IDEAS WORTH REMEMBERING
5 ideasHire for first-principles thinking and humility, not just experience.
Dropbox’s most innovative motions came from smart, humble people who had never done the job before but could break problems down, ask the right questions, and collaborate deeply; this often outperformed hiring purely for domain experience.
Execution details matter more than copying growth best practices.
Early Dropbox growth experiments failed because they blindly applied generic tactics; real progress came when they became more user-centric, hypothesis-driven, and tailored to Dropbox’s unique product, data, and users.
Decide your go-to-market, pricing, and PLG vs. sales motion early.

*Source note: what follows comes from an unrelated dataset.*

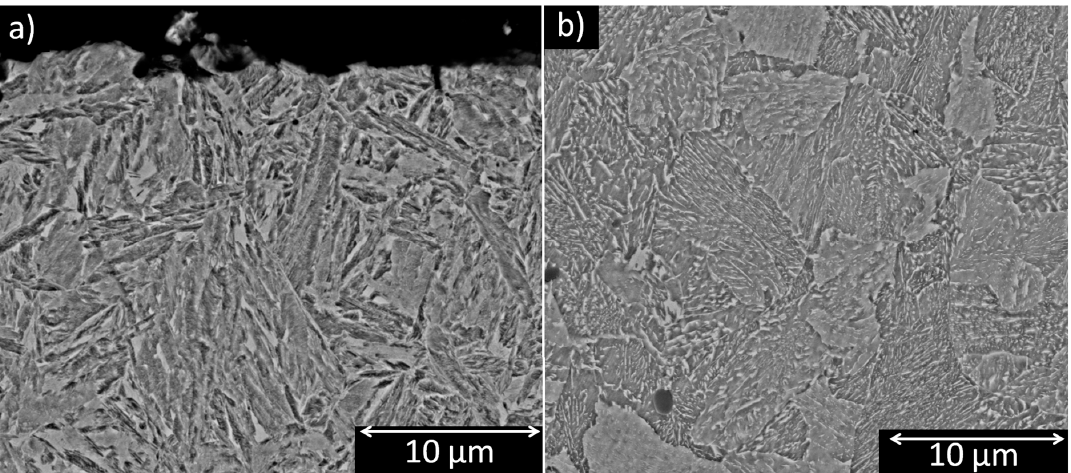
Figure 7. Metallography observed by SEM of 3 s showing tempered martensite at the surface ( a ) and columnar and nodular bainite at the core ( b ).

Delaying clear decisions on enterprise sales, pricing, and consumer-to-B2B pathways caused Dropbox to lose ground to competitors and created painful pricing migrations later—proving these choices should be front-and-center from the start.
Caring deeply and driving results are not mutually exclusive.
Melissa builds loyalty by investing heavily in people’s careers while making expectations, metrics, and goals extremely clear; she gives direct feedback framed by belief in the person and offers support to help them hit ambitious outcomes.
Create ownership, not fragmentation, when structuring growth teams.
She resists over-hiring or slicing tiny surfaces (e.g., “just checkout”) because it dilutes ownership and motivation; instead she defines meaty problem areas (activation, monetization, etc.) and expects PMs to behave like accountable owners.
WORDS WORTH SAVING
5 quotesDropbox also hired for people that were just really humble, collaborative, and team oriented. And the combination of those two things…led to tons of innovation.
— Melissa Tan
I actually think they can co-exist. I have a very people-focused approach to how I lead and manage, and I also create a very results-oriented culture on the team.
— Melissa Tan
The devil is in the details and the devil is in how you execute.
— Melissa Tan
Growth shouldn’t feel like it’s a layer on top of product. The best way to execute is to have go-to-market and monetization front and center from the start.
— Melissa Tan
If you take people that are just super smart, they’ve never done it before, one advantage is they can innovate because they come in with, ‘I don’t know anything. Let me just figure this out.’